Не удивительно! Этот потомок Чингисхана, с значком Кима на груди, вырос под степным солнцем, в раскаленных песках пустыни Даурии, и зной для него – родная стихия.
Созерцатель скал совсем застыл, каменное лицо его стало сероватым. Аполлошка раскис и мотался в седле, словно сонный. Он загорел от монгольского солнца, как бурят.
После полудня, когда стало окончательно невмоготу, Вампилун ткнул нагайкой в даль и сказал:
– Селенгинск.
Путешественники ударили по лошадям. Сначала никто, кроме бурята, не замечал города, потом неотчетливо показалась горсточка серых домишек, затерявшихся в песчаной безбрежной пустыне.
– Неужели это город?! – воскликнул Созерцатель скал. – В нем нет, вероятно, и тысячи жителей.

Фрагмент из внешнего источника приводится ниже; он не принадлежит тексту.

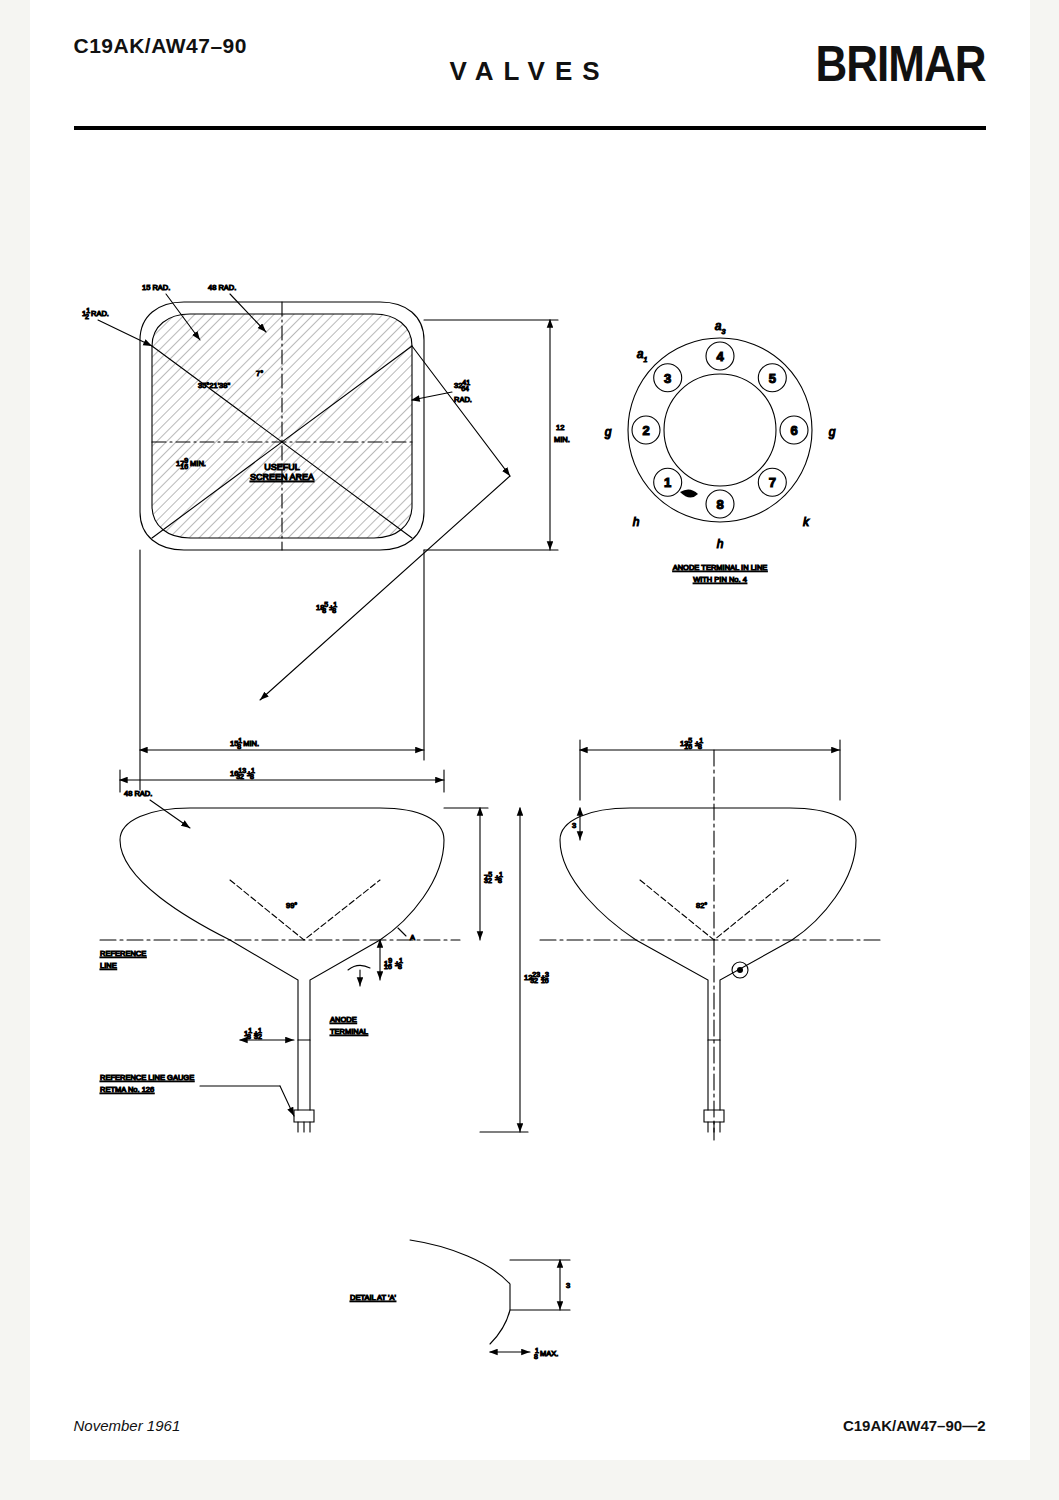C19AK/AW47–90
VALVES
BRIMAR
============================================================ FACE VIEW (top-left) : rounded-rectangle screen ============================================================ USEFUL SCREEN AREA 112RAD. 15 RAD. 48 RAD. 324164 RAD. 35°21'38" 7° 17916MIN. 1858±18 12 MIN. ============================================================ BASE / PIN DIAGRAM (top-right) ============================================================ 4 3 2 1 8 7 6 5 a3 a1 g g h h k ANODE TERMINAL IN LINE WITH PIN No. 4 ============================================================ SIDE ELEVATION (lower-left) ============================================================ 1518MIN. 161332±18 48 RAD. 99° REFERENCE LINE ANODE TERMINAL 1916±18 7532±18 122332±316 118±132 REFERENCE LINE GAUGE RETMA No. 126 A ============================================================ FRONT ELEVATION (lower-right) ============================================================ 13516±18 82° 3 ============================================================ DETAIL AT 'A' ============================================================ 3 18MAX. DETAIL AT 'A'
November 1961
C19AK/AW47–90—2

– Во всю жизнь другого такого не видел, – с презрением подтвердил Попрядухин. – Я был в нем лет двадцать назад. С тоски повесишься. Кругом пустыня. Дома песком занесло до половины, стоят с заколоченными ставнями. Во всем городе десятка деревьев не наберется. Около реки огороды. Только и есть зелени – табак разводят. Людей нет.

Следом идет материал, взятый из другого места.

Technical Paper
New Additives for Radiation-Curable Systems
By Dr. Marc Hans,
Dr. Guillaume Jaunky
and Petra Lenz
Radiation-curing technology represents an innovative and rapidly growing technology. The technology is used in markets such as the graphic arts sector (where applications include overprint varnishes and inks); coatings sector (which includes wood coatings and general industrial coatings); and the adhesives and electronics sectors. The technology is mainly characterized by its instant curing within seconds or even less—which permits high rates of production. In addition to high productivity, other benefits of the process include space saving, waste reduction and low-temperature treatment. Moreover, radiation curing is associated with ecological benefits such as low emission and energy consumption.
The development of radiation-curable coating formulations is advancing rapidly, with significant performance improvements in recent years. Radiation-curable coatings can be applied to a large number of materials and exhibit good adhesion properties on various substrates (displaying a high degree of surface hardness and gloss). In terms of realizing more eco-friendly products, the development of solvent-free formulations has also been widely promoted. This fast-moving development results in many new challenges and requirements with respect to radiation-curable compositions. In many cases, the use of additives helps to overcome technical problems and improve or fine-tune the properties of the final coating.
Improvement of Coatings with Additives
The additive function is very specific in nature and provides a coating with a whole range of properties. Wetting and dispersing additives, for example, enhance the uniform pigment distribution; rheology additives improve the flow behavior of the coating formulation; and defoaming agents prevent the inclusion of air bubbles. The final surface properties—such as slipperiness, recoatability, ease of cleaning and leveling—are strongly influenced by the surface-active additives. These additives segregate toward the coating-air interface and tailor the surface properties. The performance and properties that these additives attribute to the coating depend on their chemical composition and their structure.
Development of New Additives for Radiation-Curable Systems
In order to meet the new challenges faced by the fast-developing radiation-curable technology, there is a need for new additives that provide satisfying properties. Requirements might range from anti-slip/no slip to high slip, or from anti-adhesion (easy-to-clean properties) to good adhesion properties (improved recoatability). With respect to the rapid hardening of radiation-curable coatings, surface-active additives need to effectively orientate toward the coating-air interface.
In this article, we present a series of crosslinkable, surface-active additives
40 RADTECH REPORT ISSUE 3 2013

– Но ведь была, вероятно, городская дума?
– Дума-то была, да дел-то у ней не было. Раз в год, впрочем, устраивали всенародное собрание всех граждан Селенгинска.
– Выборное?
– Для выборов общественного... пастуха. Ни торговли там, ни промышленности – ничего. Барахляный городишко. Неизвестно, зачем существует.

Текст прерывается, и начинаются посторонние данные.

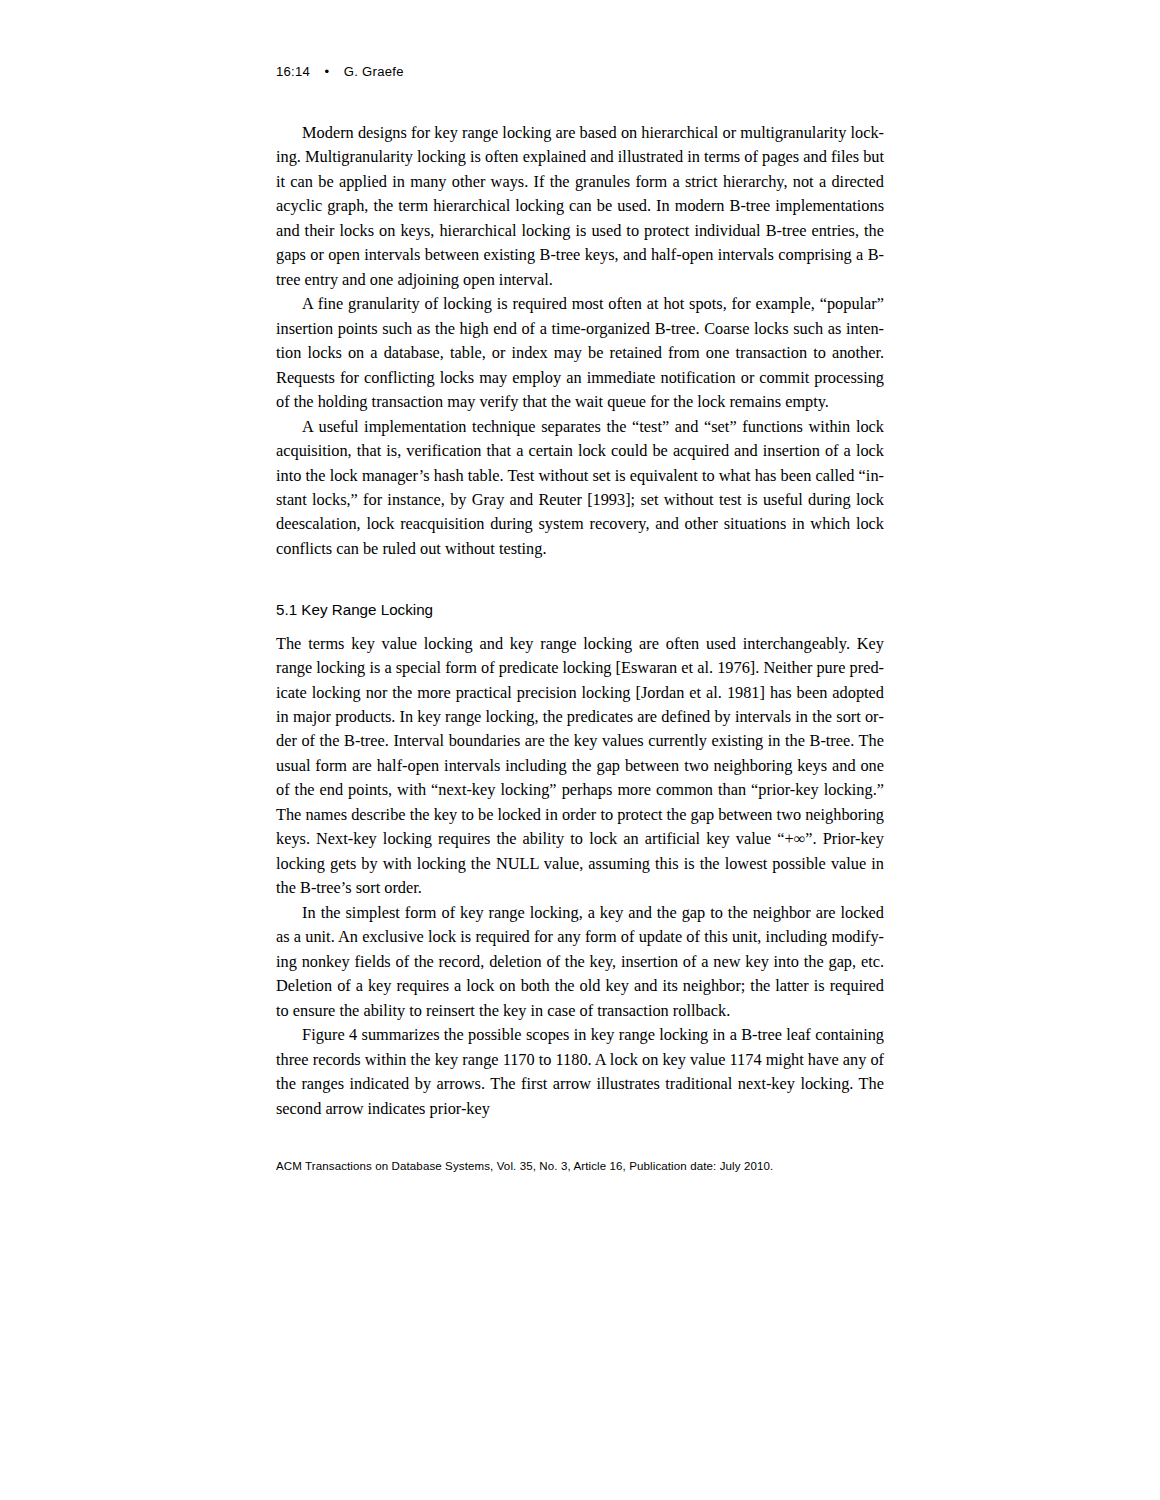16:14•G. Graefe
Modern designs for key range locking are based on hierarchical or multigranularity locking. Multigranularity locking is often explained and illustrated in terms of pages and files but it can be applied in many other ways. If the granules form a strict hierarchy, not a directed acyclic graph, the term hierarchical locking can be used. In modern B-tree implementations and their locks on keys, hierarchical locking is used to protect individual B-tree entries, the gaps or open intervals between existing B-tree keys, and half-open intervals comprising a B-tree entry and one adjoining open interval.
A fine granularity of locking is required most often at hot spots, for example, “popular” insertion points such as the high end of a time-organized B-tree. Coarse locks such as intention locks on a database, table, or index may be retained from one transaction to another. Requests for conflicting locks may employ an immediate notification or commit processing of the holding transaction may verify that the wait queue for the lock remains empty.
A useful implementation technique separates the “test” and “set” functions within lock acquisition, that is, verification that a certain lock could be acquired and insertion of a lock into the lock manager’s hash table. Test without set is equivalent to what has been called “instant locks,” for instance, by Gray and Reuter [1993]; set without test is useful during lock deescalation, lock reacquisition during system recovery, and other situations in which lock conflicts can be ruled out without testing.
5.1 Key Range Locking
The terms key value locking and key range locking are often used interchangeably. Key range locking is a special form of predicate locking [Eswaran et al. 1976]. Neither pure predicate locking nor the more practical precision locking [Jordan et al. 1981] has been adopted in major products. In key range locking, the predicates are defined by intervals in the sort order of the B-tree. Interval boundaries are the key values currently existing in the B-tree. The usual form are half-open intervals including the gap between two neighboring keys and one of the end points, with “next-key locking” perhaps more common than “prior-key locking.” The names describe the key to be locked in order to protect the gap between two neighboring keys. Next-key locking requires the ability to lock an artificial key value “+∞”. Prior-key locking gets by with locking the NULL value, assuming this is the lowest possible value in the B-tree’s sort order.
In the simplest form of key range locking, a key and the gap to the neighbor are locked as a unit. An exclusive lock is required for any form of update of this unit, including modifying nonkey fields of the record, deletion of the key, insertion of a new key into the gap, etc. Deletion of a key requires a lock on both the old key and its neighbor; the latter is required to ensure the ability to reinsert the key in case of transaction rollback.
Figure 4 summarizes the possible scopes in key range locking in a B-tree leaf containing three records within the key range 1170 to 1180. A lock on key value 1174 might have any of the ranges indicated by arrows. The first arrow illustrates traditional next-key locking. The second arrow indicates prior-key
ACM Transactions on Database Systems, Vol. 35, No. 3, Article 16, Publication date: July 2010.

Со степи начиналась улица Селенгинска. Широкая с низенькими домишками, представлявшая те же сугробы песку, которыми занесло и дома. По случаю жары все они стояли с закрытыми ставнями. Против каждого дома валялись иссохшие на солнце кости и кучи отбросов, около которых лакомились редкие собаки и вороны.
30
Малое море – пролив, отделяющий остров Ольхон от суши.
31
Праздник Цам – религиозный праздник последователей ламаизма (смотри дальше, буддизм, ламаизм). Устраивался в монастырях-дацанах. Главное место в празднике занимали пляски – мистерии маскированных (носящих маску) лам.
32
Буддизм – одна из наиболее распространенных на Востоке религий. Возник в Индии в VI в. до н. э. Из Индии проник в Китай, Японию, Монголию, Бирму, Индокитай, на остров Цейлон. В России последователями буддизма стали буряты и калмыки. Среди бурят распространилась одна из разновидностей буддизма – ламаизм. В Забайкалье ламаизм проник из Тибета и Монголии. Распространяя среди бурят православие, царское правительство одновременно стремилось использовать феодальную верхушку приверженцев ламаизма. С 1764 г. главным центром ламаизма в Забайкалье стал Гусино-озерский дацан. Здесь находилась резиденция главного ламы – бандидо-хомбо-ламы. Все это осуществлялось путем указаний и приказов царского правительства, стремившегося отделить местную буддийскую церковь от влияния Тибета и Монголии. Содержание многочисленных дацанов, лам и их учеников (до революции число лам и их учеников приближалось к 14 тысячам) ложилось тяжелым бременем на плечи трудящихся бурят. В годы революции и гражданской войны ламы были тесно связаны с белогвардейцами и иностранной разведкой.
33
Селенгинск – современный город Новоселенгинск. Забайкалье и, в частности, Селенгинск были местом ссылки в 30-х годах XIX в. многих декабристов: В. В. Раевского, В. А. Бесчасного, братьев Борисовых, братьев Вильгельма и Михаила Кюхельбекеров, братьев Николая и Михаила Бестужевых и др.
Декабристы оказали большое культурное влияние на бурят, положили начало изучению их быта, вели научные наблюдения (в частности и на Байкале). По их инициативе в городе Кяхте появилась первая газета.